GNOME Bugzilla – Bug 163999
Determine the encoding from the HTML headers
Last modified: 2018-05-26 14:02:14 UTC
When opening an HTML document (from a file, not from the web), gedit should see if there's a meta tag that describes what character encoding it is. If found, that encoding should be used instead of auto-detecting. 1. Save the web page at http://www.mechon-mamre.org/i/t/t0101.htm 2. Open it in gedit. 3. You see gibberish western characters instead of hebrew, even though it explicitly says what encoding is used.
Yes, it is a nice idea, even if we will have to manage HTML document (and XML to I think, right?) as special cases. Why do you say "not from the web"? Why is it different? If you run "gedit http://www.mechon-mamre.org/i/t/t0101.htm", you will see the same problem you see opening a local copy of the same HTML page. I think there should be code in Bluefish and/or in screem we could try to use for this operation.

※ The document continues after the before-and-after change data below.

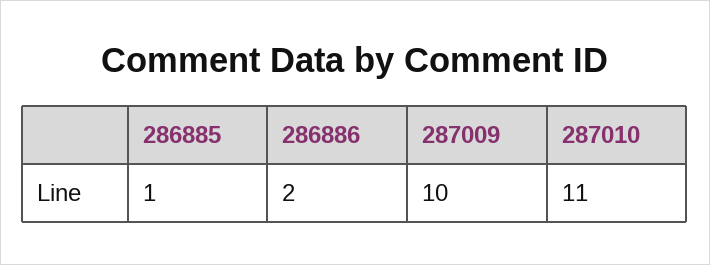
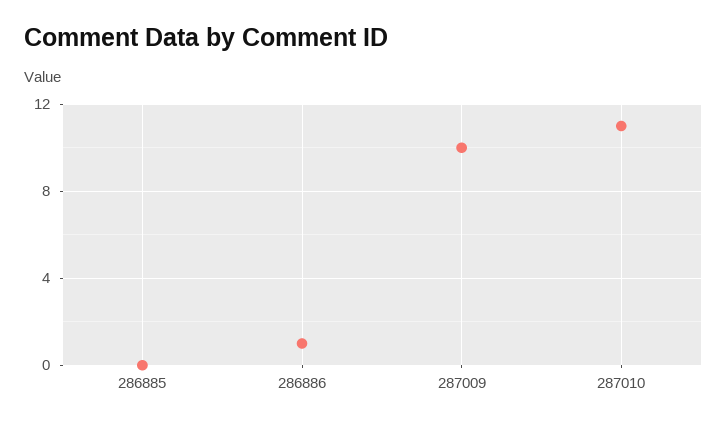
  {
-   "286885": 1,
+   "286885": 0,
-   "286886": 2,
+   "286886": 1,
    "287009": 10,
    "287010": 11
  }

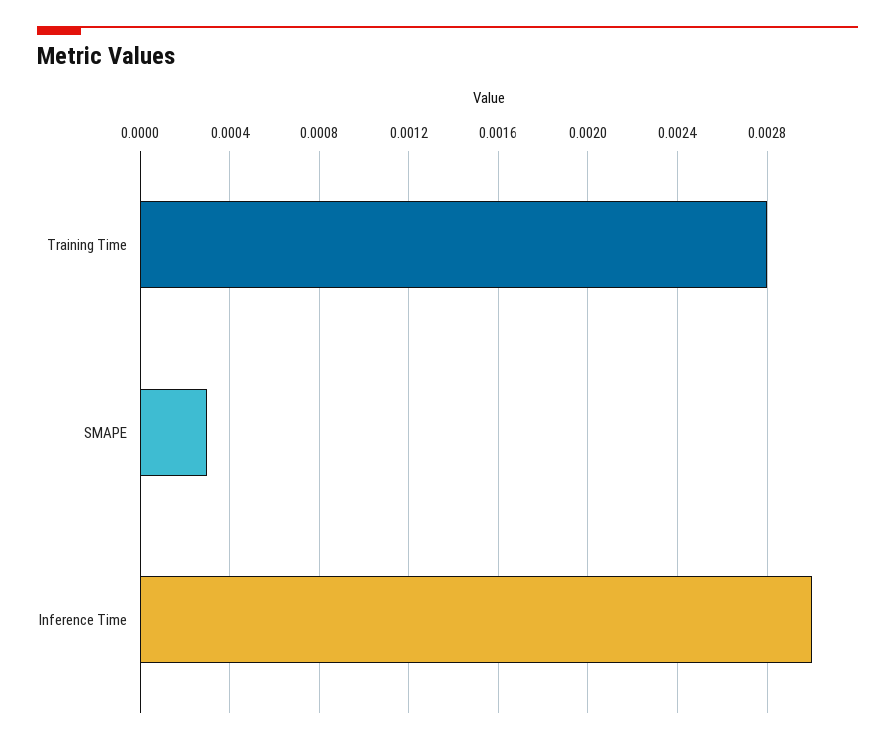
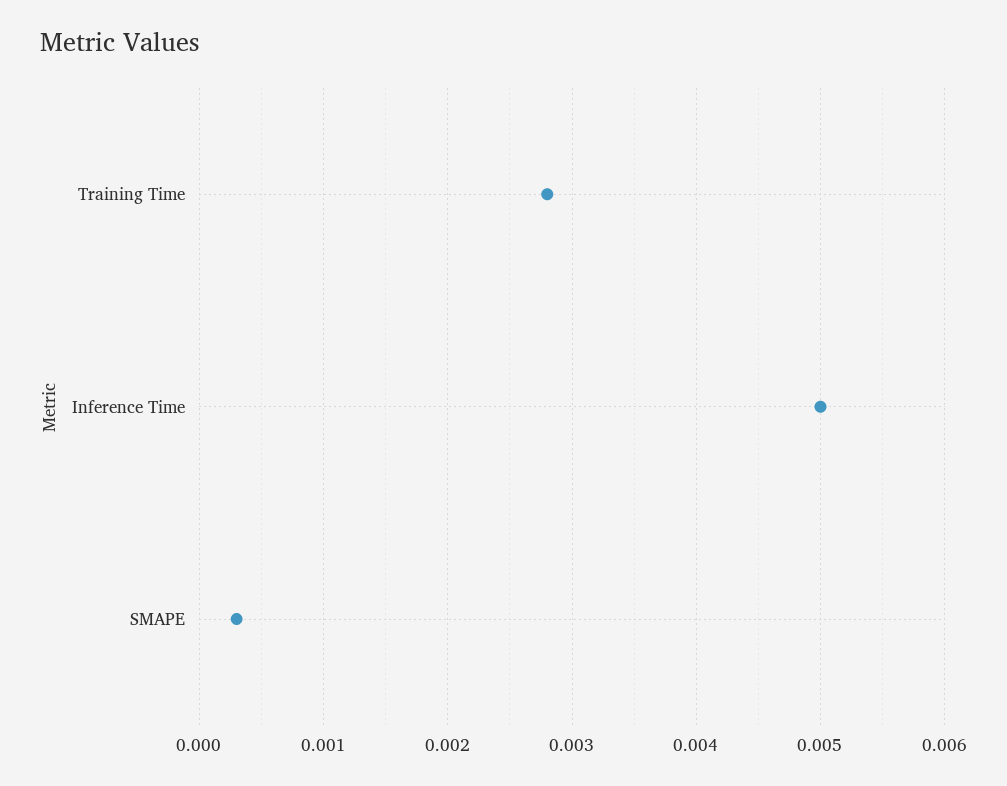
  {
    "Training Time": 0.0028,
    "SMAPE": 0.0003,
-   "Inference Time": 0.003
+   "Inference Time": 0.005
  }

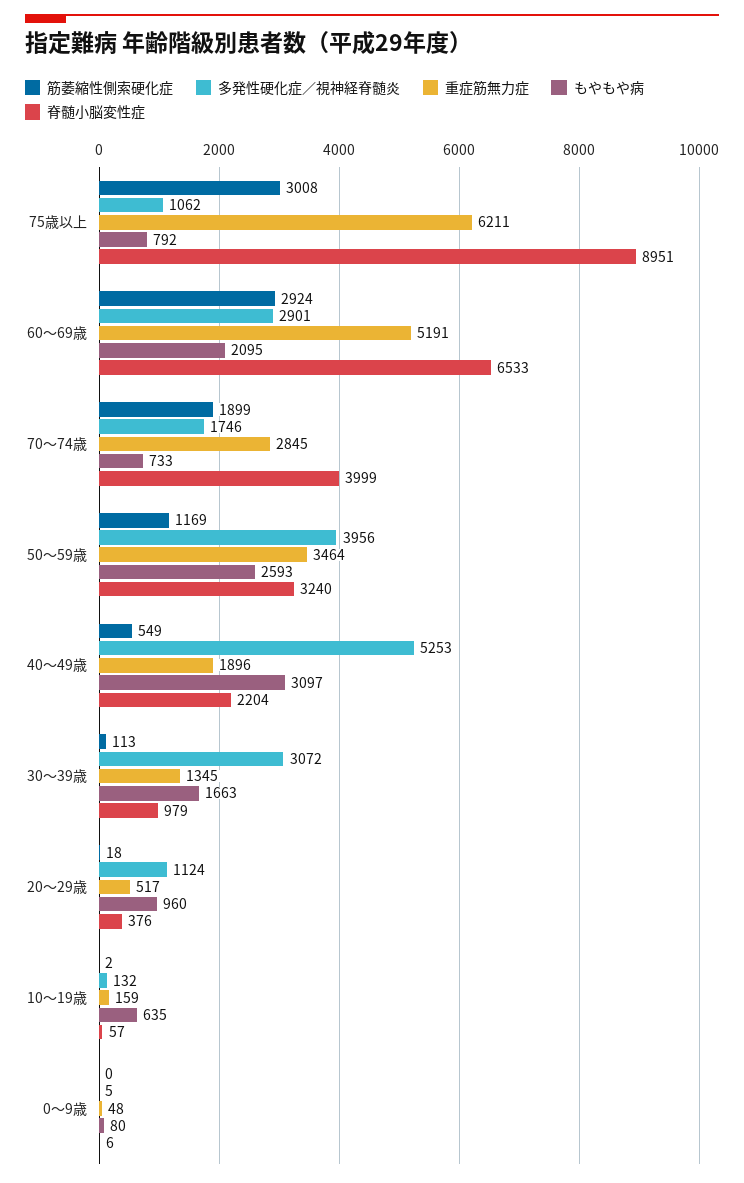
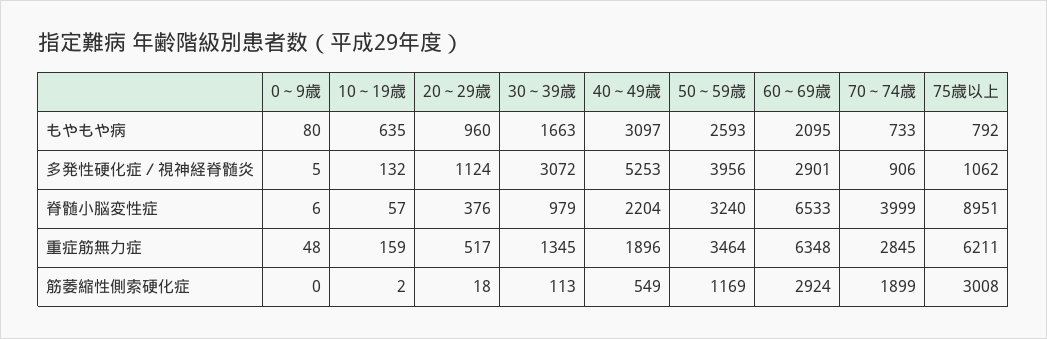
  {
    "筋萎縮性側索硬化症": {
      "75歳以上": 3008,
      "60～69歳": 2924,
      "70～74歳": 1899,
      "50～59歳": 1169,
      "40～49歳": 549,
      "30～39歳": 113,
      "20～29歳": 18,
      "10～19歳": 2,
      "0～9歳": 0
    },
    "多発性硬化症／視神経脊髄炎": {
      "75歳以上": 1062,
      "60～69歳": 2901,
-     "70～74歳": 1746,
+     "70～74歳": 906,
      "50～59歳": 3956,
      "40～49歳": 5253,
      "30～39歳": 3072,
      "20～29歳": 1124,
      "10～19歳": 132,
      "0～9歳": 5
    },
    "重症筋無力症": {
      "75歳以上": 6211,
-     "60～69歳": 5191,
+     "60～69歳": 6348,
      "70～74歳": 2845,
      "50～59歳": 3464,
      "40～49歳": 1896,
      "30～39歳": 1345,
      "20～29歳": 517,
      "10～19歳": 159,
      "0～9歳": 48
    },
    "もやもや病": {
      "75歳以上": 792,
      "60～69歳": 2095,
      "70～74歳": 733,
      "50～59歳": 2593,
      "40～49歳": 3097,
      "30～39歳": 1663,
      "20～29歳": 960,
      "10～19歳": 635,
      "0～9歳": 80
    },
    "脊髄小脳変性症": {
      "75歳以上": 8951,
      "60～69歳": 6533,
      "70～74歳": 3999,
      "50～59歳": 3240,
      "40～49歳": 2204,
      "30～39歳": 979,
      "20～29歳": 376,
      "10～19歳": 57,
      "0～9歳": 6
    }
  }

Oops, I hadn't actually tried running gedit with the url. In that case, let's add part two of this bug: Gedit should also obey the Content-Type header when it provides a charset. In this case they do not set the charset header but they do provide a meta tag so we should use that. So the behaviour should be: 1. Look at the HTTP headers. 2. Look at the HTML or XML headers. 3. Guess. References: http://www.w3.org/TR/html4/charset.html#h-5.2.2 http://www.ietf.org/rfc/rfc2616.txt
Still in 3.2
It's unlikely that this feature is ever going to be implemented, so I close the bug.